Records provided:
- Opening Delimiter -

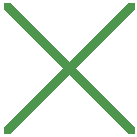
<source format=gbr>
%TF.GenerationSoftware,KiCad,Pcbnew,(6.0.11)*%
%TF.CreationDate,2023-07-10T01:10:07-07:00*%
%TF.ProjectId,cga-ypbpr-left,6367612d-7970-4627-9072-2d6c6566742e,rev?*%
%TF.SameCoordinates,PX2990618PY4bd2668*%
%TF.FileFunction,Soldermask,Top*%
%TF.FilePolarity,Negative*%
%FSLAX46Y46*%
G04 Gerber Fmt 4.6, Leading zero omitted, Abs format (unit mm)*
G04 Created by KiCad (PCBNEW (6.0.11)) date 2023-07-10 01:10:07*
%MOMM*%
%LPD*%
G01*
G04 APERTURE LIST*
%ADD10C,0.100000*%
G04 APERTURE END LIST*
D10*
G36*
X14917000Y36255000D02*
G01*
X19917000Y41255000D01*
X20417000Y41255000D01*
X20417000Y40755000D01*
X15417000Y35755000D01*
X20417000Y30755000D01*
X20417000Y30255000D01*
X19917000Y30255000D01*
X14917000Y35255000D01*
X9917000Y30255000D01*
X9417000Y30255000D01*
X9417000Y30755000D01*
X14417000Y35755000D01*
X9417000Y40755000D01*
X9417000Y41255000D01*
X9917000Y41255000D01*
X14917000Y36255000D01*
G37*
X14917000Y36255000D02*
X19917000Y41255000D01*
X20417000Y41255000D01*
X20417000Y40755000D01*
X15417000Y35755000D01*
X20417000Y30755000D01*
X20417000Y30255000D01*
X19917000Y30255000D01*
X14917000Y35255000D01*
X9917000Y30255000D01*
X9417000Y30255000D01*
X9417000Y30755000D01*
X14417000Y35755000D01*
X9417000Y40755000D01*
X9417000Y41255000D01*
X9917000Y41255000D01*
X14917000Y36255000D01*
M02*

</source>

- Closing Delimiter -

Action item: Extract every line containing the string "format" from the material.

Written answer:
<source format=gbr>
G04 Gerber Fmt 4.6, Leading zero omitted, Abs format (unit mm)*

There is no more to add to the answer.